▶ AIM OF THE TASK
Report all lines in the records that hold the string "round".

▶ SOURCE MATERIAL
┌────────
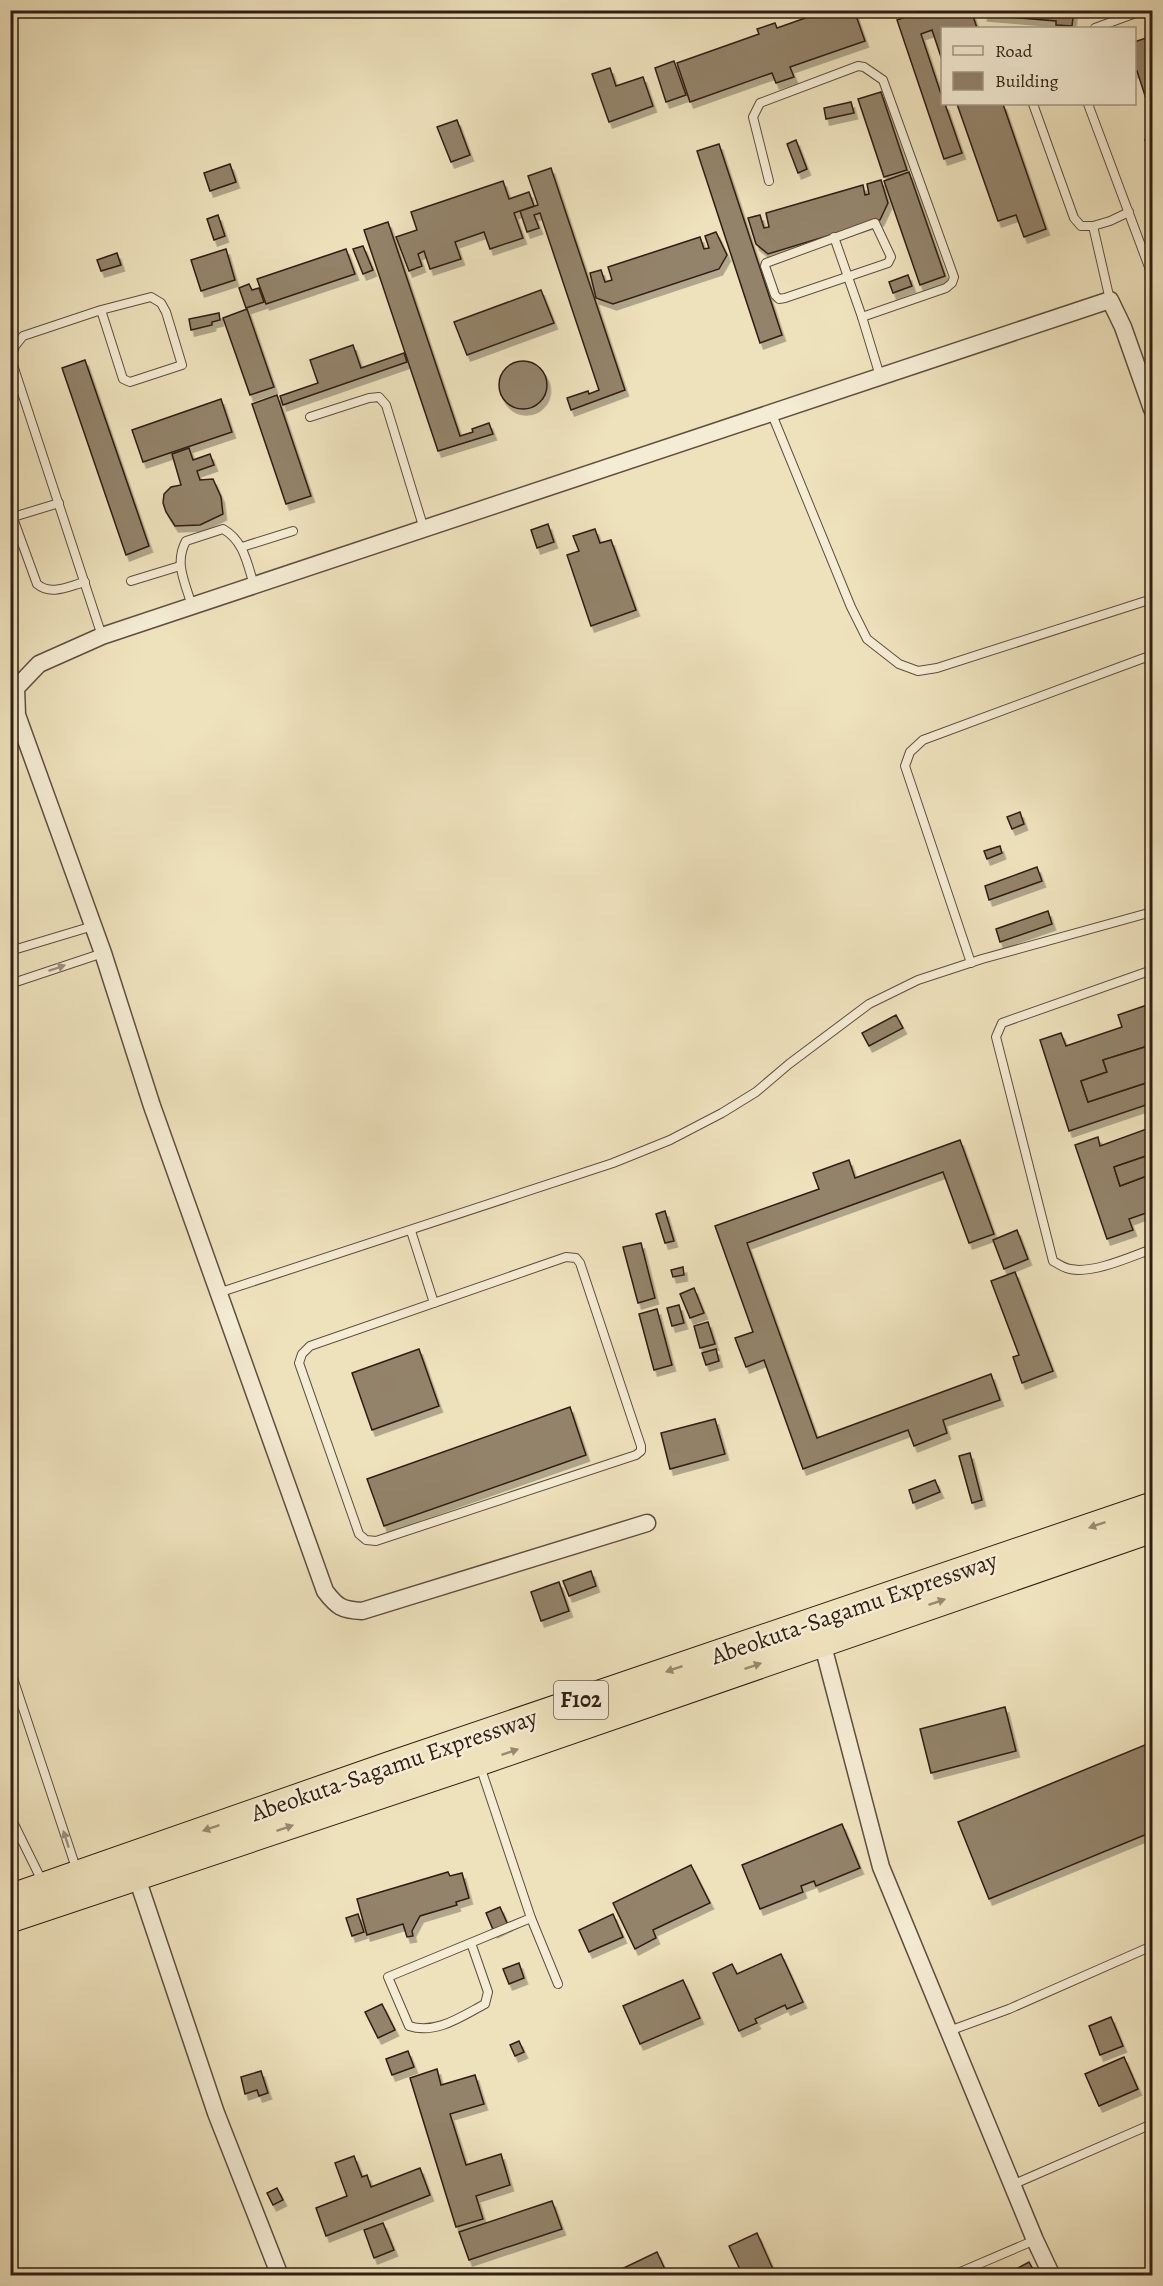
<svg xmlns="http://www.w3.org/2000/svg" width="1163" height="2286" viewBox="0 0 1163 2286" font-family="Alegreya,serif">
  <style>
    .building { fill: #93836b; stroke: #311d12; stroke-width: 1.5; filter: url(#shadow) }
    .lines { fill: none; stroke-linecap: round; stroke-linejoin: round }
    .service-casing { stroke: #604e3d; stroke-width: 10 }
    .minor-casing { stroke: #604e3d; stroke-width: 19 }
    .trunk-casing { stroke: #311d12; stroke-width: 29 }
    .service { stroke: #f4ecd4; stroke-width: 8 }
    .minor { stroke: #f4ecd4; stroke-width: 16 }
    .trunk { stroke: #eee2bd; stroke-width: 27 }
    .oneway { fill: #9c8f7d }
    .oneway2 { fill: #998970 }
    .labels { text-anchor: middle; dominant-baseline: central; stroke-width: 5; stroke-linejoin: round; paint-order: stroke }
    .shield { fill: #f4ecd4; stroke: #6c5b4c; stroke-width: 1.5 }
    .shield-label { font-size: 22px; font-weight: bold; fill: #311d12 }
    .street-label { font-size: 24px; fill: #311d12; stroke: #f4ecd4 }
  </style>
  <defs>
    <filter id="shadow"><feDropShadow dx="3.5" dy="6" stdDeviation="0" flood-color="#0004"/></filter>
  </defs>
  <rect width="100%" height="100%" fill="#eee2bd"/>
  <filter id="stains"><feTurbulence type="fractalNoise" baseFrequency=".00333" numOctaves="4"/><feColorMatrix values="0 0 0 0 .2 0 0 0 0 .09 0 0 0 0 .02 0 0 0 .5 -.17"/></filter>
  <radialGradient id="worn" r=".72"><stop offset=".6" stop-color="#630" stop-opacity="0"/><stop offset="1" stop-color="#630" stop-opacity=".3"/></radialGradient>
  <g class="building">
    <polygon points="828,10 854,10 865,41 790,67 794,77 776,83 772,73 690,102 677,63 759,34 757,29 775,23 777,28"/>
    <polygon points="925,10 971,10 977,28 942,28 942,60 932,30 921,34 942,97 942,104 945,104 962,153 944,159 897,20"/>
    <polygon points="984,10 1074,10 1072,26 1056,25 1056,21 984,15"/>
    <polygon points="1152,36 1152,117 1137,71 1134,72 1134,42"/>
    <polygon points="674,61 686,95 666,102 655,68"/>
    <polygon points="610,68 616,86 643,77 653,106 609,122 592,74"/>
    <polygon points="881,92 907,170 884,177 858,99"/>
    <polygon points="851,102 854,113 826,119 824,108"/>
    <polygon points="957,104 1003,104 1046,229 1024,237 1016,215 998,221"/>
    <polygon points="457,120 470,155 451,162 437,127"/>
    <polygon points="1152,137 1152,159 1145,140"/>
    <polygon points="796,140 807,169 798,173 787,144"/>
    <polygon points="719,144 782,335 760,343 697,151"/>
    <polygon points="230,164 236,182 210,191 204,173"/>
    <polygon points="551,168 625,390 571,410 567,398 588,391 589,394 599,390 540,213 534,215 539,228 527,232 520,211 538,205 528,176"/>
    <polygon points="909,172 945,276 920,285 884,181"/>
    <polygon points="881,180 888,203 880,220 768,254 756,244 748,218 760,215 764,228 769,227 766,213 863,185 865,195 869,194 867,184"/>
    <polygon points="503,181 509,199 529,192 534,206 514,213 523,238 490,249 484,232 455,242 461,259 430,269 424,251 418,254 422,266 409,271 396,237 417,230 411,212"/>
    <polygon points="218,215 225,236 214,240 207,219"/>
    <polygon points="388,222 460,436 473,432 472,429 489,423 493,434 438,451 364,230"/>
    <polygon points="716,232 727,255 719,269 613,304 596,298 590,273 601,270 605,282 612,280 608,267 700,237 704,249 709,248 705,236"/>
    <polygon points="363,246 373,270 363,274 353,249"/>
    <polygon points="226,249 235,280 201,291 191,260"/>
    <polygon points="346,249 355,274 266,304 257,279"/>
    <polygon points="117,253 121,265 101,271 97,260"/>
    <polygon points="908,275 912,286 893,293 889,282"/>
    <polygon points="249,284 252,290 259,288 264,302 246,308 239,288"/>
    <polygon points="541,290 554,323 467,355 454,322"/>
    <polygon points="247,309 274,387 250,395 223,318"/>
    <polygon points="219,313 220,320 212,322 212,325 191,330 189,319"/>
    <polygon points="353,345 361,368 404,353 407,362 283,405 280,396 318,383 310,360"/>
    <polygon points="85,360 149,546 126,555 62,368"/>
    <circle cx="523" cy="385" r="24"/>
    <polygon points="277,395 311,496 286,504 252,404"/>
    <polygon points="221,399 232,432 143,462 132,430"/>
    <polygon points="189,448 193,460 210,454 214,465 197,471 200,480 213,479 221,497 223,514 200,525 175,526 166,512 163,503 164,494 171,487 181,485 172,454"/>
    <polygon points="548,524 554,542 537,548 531,530"/>
    <polygon points="595,529 600,543 611,540 636,610 591,626 567,555 579,551 573,536"/>
    <polygon points="1020,812 1024,824 1012,829 1007,817"/>
    <polygon points="1000,846 1002,853 987,859 984,851"/>
    <polygon points="1037,867 1042,881 989,900 985,886"/>
    <polygon points="1048,911 1052,924 1000,942 996,929"/>
    <polygon points="1147,1005 1150,1016 1152,1015 1152,1059 1148,1046 1103,1060 1107,1072 1081,1081 1088,1102 1152,1081 1152,1103 1069,1131 1040,1040 1061,1033 1066,1046 1122,1027 1118,1015"/>
    <polygon points="896,1015 903,1028 869,1046 862,1033"/>
    <polygon points="1148,1046 1152,1059 1152,1081 1088,1102 1081,1081 1107,1072 1103,1060"/>
    <polygon points="1152,1127 1152,1154 1114,1167 1120,1186 1152,1174 1152,1211 1129,1219 1133,1230 1107,1239 1075,1145 1098,1137 1100,1146"/>
    <polygon points="960,1140 994,1234 969,1243 943,1172 747,1243 817,1438 991,1374 1000,1400 943,1420 947,1433 914,1446 908,1430 803,1469 764,1360 746,1367 735,1338 753,1332 715,1226 819,1189 813,1173 849,1160 855,1178"/>
    <polygon points="1152,1154 1152,1174 1120,1186 1114,1167"/>
    <polygon points="665,1211 674,1241 665,1243 656,1214"/>
    <polygon points="1017,1230 1028,1259 1004,1269 993,1240"/>
    <polygon points="641,1243 655,1298 638,1303 623,1247"/>
    <polygon points="683,1267 684,1275 673,1277 671,1270"/>
    <polygon points="1015,1272 1053,1371 1022,1383 1013,1357 1019,1355 991,1281"/>
    <polygon points="694,1288 704,1313 690,1318 680,1294"/>
    <polygon points="679,1305 684,1323 672,1326 667,1308"/>
    <polygon points="657,1309 672,1365 654,1370 639,1314"/>
    <polygon points="708,1322 715,1344 700,1348 694,1326"/>
    <polygon points="419,1349 439,1406 372,1430 352,1373"/>
    <polygon points="716,1349 719,1361 706,1365 702,1353"/>
    <polygon points="570,1407 586,1455 384,1526 367,1479"/>
    <polygon points="715,1419 725,1454 670,1469 661,1433"/>
    <polygon points="970,1453 982,1500 972,1503 959,1456"/>
    <polygon points="935,1480 940,1492 913,1503 909,1490"/>
    <polygon points="591,1571 596,1586 569,1596 563,1581"/>
    <polygon points="559,1582 569,1611 541,1621 531,1592"/>
    <polygon points="1005,1707 1016,1751 931,1773 920,1729"/>
    <polygon points="1152,1742 1152,1832 989,1899 958,1822"/>
    <polygon points="842,1824 860,1868 816,1886 814,1881 801,1886 803,1892 760,1909 742,1865"/>
    <polygon points="691,1865 710,1903 653,1930 656,1938 635,1949 613,1903"/>
    <polygon points="448,1872 450,1876 462,1873 469,1898 456,1902 457,1905 420,1916 412,1931 413,1936 407,1937 403,1924 367,1935 357,1899"/>
    <polygon points="500,1907 508,1925 494,1932 486,1913"/>
    <polygon points="358,1914 364,1932 352,1936 346,1918"/>
    <polygon points="613,1914 623,1937 589,1952 579,1930"/>
    <polygon points="781,1954 803,2002 787,2009 785,2005 755,2019 757,2023 739,2031 713,1973 732,1964 737,1974"/>
    <polygon points="519,1963 524,1978 509,1984 503,1969"/>
    <polygon points="683,1980 700,2018 640,2044 623,2006"/>
    <polygon points="382,2004 395,2030 378,2038 365,2012"/>
    <polygon points="1111,2017 1123,2046 1100,2055 1089,2026"/>
    <polygon points="519,2041 524,2052 515,2056 510,2045"/>
    <polygon points="408,2051 414,2067 392,2075 386,2059"/>
    <polygon points="1124,2057 1138,2089 1099,2106 1085,2074"/>
    <polygon points="437,2069 441,2085 475,2075 484,2104 450,2114 466,2165 501,2154 510,2185 476,2196 483,2219 456,2227 410,2078"/>
    <polygon points="261,2071 268,2093 259,2096 257,2090 245,2094 241,2077"/>
    <polygon points="354,2156 362,2177 367,2175 371,2187 420,2168 430,2195 326,2236 316,2208 347,2196 335,2163"/>
    <polygon points="277,2188 283,2200 273,2205 267,2193"/>
    <polygon points="552,2201 562,2229 469,2260 459,2232"/>
    <polygon points="383,2223 394,2250 374,2258 364,2230"/>
    <polygon points="757,2233 776,2276 743,2276 729,2246"/>
    <polygon points="657,2252 668,2276 607,2276"/>
    <polygon points="1029,2262 1034,2271 1019,2276 1016,2269"/>
  </g>
  <g class="lines">
    <g class="service-casing">
      <g id="service">
        <polyline points="1095,28 1144,10"/>
        <polyline points="1033,104 1074,218 1081,226 1093,226"/>
        <polyline points="1088,104 1152,275"/>
        <polyline points="769,181 753,117 760,103 858,66 864,67 883,80 954,277 952,283 946,288 862,317"/>
        <polygon points="875,223 891,257 888,263 785,298 779,299 775,295 765,266 766,263"/>
        <polyline points="834,237 862,317 880,376"/>
        <polyline points="1110,300 1093,226 1110,221 1129,212"/>
        <polyline points="101,310 123,379 130,382 182,365 166,312 161,303 151,297 101,310 23,336 15,346 11,359 102,636"/>
        <polyline points="771,412 851,607 867,639 899,664 918,671 937,668 1152,599"/>
        <polyline points="310,417 369,398 379,397 386,405 424,529"/>
        <path d="M10,510L37,584C51,596 69,586 85,582"/>
        <polyline points="10,518 59,503"/>
        <polyline points="242,547 293,531"/>
        <polyline points="131,581 180,566"/>
        <path d="M192,606C185,582 174,563 186,541L223,529C244,541 247,563 254,585"/>
        <polyline points="10,674 16,688"/>
        <polyline points="10,951 93,926"/>
        <polyline points="971,963 905,766 910,752 923,740 1152,655"/>
        <path d="M1152,970L1002,1023L996,1037L1053,1261C1058,1264 1064,1268 1070,1269C1093,1274 1130,1257 1152,1249"/>
        <polyline points="10,984 103,953"/>
        <polyline points="411,1231 434,1303"/>
        <polygon points="566,1257 576,1258 580,1263 641,1446 641,1451 636,1455 376,1541 366,1540 359,1534 299,1363 302,1354 310,1346"/>
        <polyline points="218,1293 613,1163 670,1140 722,1113 756,1092 789,1064 869,1004 918,980 982,959 1152,912"/>
        <polyline points="10,1669 77,1871"/>
        <polyline points="10,1816 43,1883"/>
        <polyline points="531,1918 558,1984"/>
        <path d="M471,1943L488,1992L485,2004C462,2016 436,2035 409,2026L388,1977L531,1918L480,1766"/>
        <polyline points="949,2031 1009,2009 1152,1946"/>
        <polyline points="1012,2185 1152,2124"/>
        <polyline points="951,2276 1035,2240"/>
      </g>
    </g>
    <g class="minor-casing">
      <g id="minor">
        <path d="M647,1523L362,1611C342,1610 337,1607 325,1591L152,1106L103,953L17,715L16,688L39,664L102,636L1110,300L1123,327L1152,409"/>
        <polyline points="822,1642 881,1867 1035,2240 1052,2276"/>
        <polyline points="137,1878 216,2113 280,2276"/>
      </g>
    </g>
    <g class="trunk-casing">
      <g id="trunk">
        <polyline points="10,1898 388,1766 1152,1506"/>
        <polyline points="10,1919 479,1762 1152,1529"/>
      </g>
    </g>
    <use href="#service" class="service"/>
    <use href="#minor" class="minor"/>
    <use href="#trunk" class="trunk"/>
  </g>
  <defs><path id="oneway-solid" d="M-6-.8H1V-3.2L6.5 0L1 3.2V.8H-6Z" transform="scale(1.5)"/></defs>
  <g class="oneway">
    <use href="#oneway-solid" transform="translate(57 968) rotate(-19)"/>
    <use href="#oneway-solid" transform="translate(66 1839) rotate(-108)"/>
  </g>
  <g class="oneway2">
    <use href="#oneway-solid" transform="translate(1097 1525) rotate(161)"/>
    <use href="#oneway-solid" transform="translate(937 1602) rotate(-19)"/>
    <use href="#oneway-solid" transform="translate(753 1666) rotate(-19)"/>
    <use href="#oneway-solid" transform="translate(674 1669) rotate(161)"/>
    <use href="#oneway-solid" transform="translate(510 1752) rotate(-19)"/>
    <use href="#oneway-solid" transform="translate(211 1828) rotate(161)"/>
    <use href="#oneway-solid" transform="translate(285 1828) rotate(-19)"/>
  </g>
  <g class="labels">
    <rect class="shield" x="554" y="1681" width="54" height="38" rx="4.5"/>
    <g class="shield-label">
      <text x="581" y="1700">F102</text>
    </g>
    <g class="street-label">
      <text transform="translate(854 1608) rotate(-19)">Abeokuta-Sagamu Expressway</text>
      <text transform="translate(394 1765) rotate(-19)">Abeokuta-Sagamu Expressway</text>
    </g>
  </g>
  <rect width="1163" height="2286" fill="none" stroke="#eee2bd" stroke-width="36"/>
  <rect x="12" y="12" width="1139" height="2262" fill="none" stroke="#311d12" stroke-width="3"/>
  <rect x="18" y="18" width="1127" height="2250" fill="none" stroke="#311d12" stroke-width="1.5"/>
  <rect x="941" y="27" width="195" height="78" fill="#f4ecd4" stroke="#a69986" stroke-width="1.5"/>
  <rect x="953" y="46" width="30" height="9" fill="#f4ecd4" stroke="#a69986" stroke-width="1.5"/>
  <text x="995" y="57" font-size="18" fill="#311d12">Road</text>
  <rect x="953" y="72" width="30" height="18" fill="#93836b" stroke="#a69986" stroke-width="1.5"/>
  <text x="995" y="87" font-size="18" fill="#311d12">Building</text>
  <rect width="100%" height="100%" filter="url(#stains)"/>
  <rect width="100%" height="100%" fill="url(#worn)"/>
</svg>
└────────
▶ SOLUTION
    .lines { fill: none; stroke-linecap: round; stroke-linejoin: round }
    .labels { text-anchor: middle; dominant-baseline: central; stroke-width: 5; stroke-linejoin: round; paint-order: stroke }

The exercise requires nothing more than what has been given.